Copy out the lines below word for word.

── DATASET RECORDS

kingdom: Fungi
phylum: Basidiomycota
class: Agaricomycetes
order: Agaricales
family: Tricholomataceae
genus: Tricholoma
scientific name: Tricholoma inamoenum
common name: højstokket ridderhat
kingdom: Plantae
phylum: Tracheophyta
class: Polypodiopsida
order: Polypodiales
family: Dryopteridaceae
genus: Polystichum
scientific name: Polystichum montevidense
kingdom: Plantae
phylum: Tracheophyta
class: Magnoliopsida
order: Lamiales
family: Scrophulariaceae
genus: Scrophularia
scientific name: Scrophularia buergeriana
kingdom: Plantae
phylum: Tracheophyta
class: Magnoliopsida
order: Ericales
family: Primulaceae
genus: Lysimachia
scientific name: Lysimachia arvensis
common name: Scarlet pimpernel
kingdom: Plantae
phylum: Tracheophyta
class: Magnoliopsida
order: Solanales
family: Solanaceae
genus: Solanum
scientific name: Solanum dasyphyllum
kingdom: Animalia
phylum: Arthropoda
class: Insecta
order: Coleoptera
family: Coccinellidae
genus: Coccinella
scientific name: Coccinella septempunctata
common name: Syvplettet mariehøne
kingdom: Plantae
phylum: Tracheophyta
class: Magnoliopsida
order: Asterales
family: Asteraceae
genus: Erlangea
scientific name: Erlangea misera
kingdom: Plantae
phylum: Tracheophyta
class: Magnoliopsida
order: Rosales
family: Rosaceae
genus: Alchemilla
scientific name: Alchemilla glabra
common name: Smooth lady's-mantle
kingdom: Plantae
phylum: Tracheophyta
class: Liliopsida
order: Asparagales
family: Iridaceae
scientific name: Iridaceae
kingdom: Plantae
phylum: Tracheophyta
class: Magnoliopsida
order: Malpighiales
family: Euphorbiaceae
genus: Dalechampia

────

- ANSWER FOR THE TASK
kingdom: Fungi
phylum: Basidiomycota
class: Agaricomycetes
order: Agaricales
family: Tricholomataceae
genus: Tricholoma
scientific name: Tricholoma inamoenum
common name: højstokket ridderhat
kingdom: Plantae
phylum: Tracheophyta
class: Polypodiopsida
order: Polypodiales
family: Dryopteridaceae
genus: Polystichum
scientific name: Polystichum montevidense
kingdom: Plantae
phylum: Tracheophyta
class: Magnoliopsida
order: Lamiales
family: Scrophulariaceae
genus: Scrophularia
scientific name: Scrophularia buergeriana
kingdom: Plantae
phylum: Tracheophyta
class: Magnoliopsida
order: Ericales
family: Primulaceae
genus: Lysimachia
scientific name: Lysimachia arvensis
common name: Scarlet pimpernel
kingdom: Plantae
phylum: Tracheophyta
class: Magnoliopsida
order: Solanales
family: Solanaceae
genus: Solanum
scientific name: Solanum dasyphyllum
kingdom: Animalia
phylum: Arthropoda
class: Insecta
order: Coleoptera
family: Coccinellidae
genus: Coccinella
scientific name: Coccinella septempunctata
common name: Syvplettet mariehøne
kingdom: Plantae
phylum: Tracheophyta
class: Magnoliopsida
order: Asterales
family: Asteraceae
genus: Erlangea
scientific name: Erlangea misera
kingdom: Plantae
phylum: Tracheophyta
class: Magnoliopsida
order: Rosales
family: Rosaceae
genus: Alchemilla
scientific name: Alchemilla glabra
common name: Smooth lady's-mantle
kingdom: Plantae
phylum: Tracheophyta
class: Liliopsida
order: Asparagales
family: Iridaceae
scientific name: Iridaceae
kingdom: Plantae
phylum: Tracheophyta
class: Magnoliopsida
order: Malpighiales
family: Euphorbiaceae
genus: Dalechampia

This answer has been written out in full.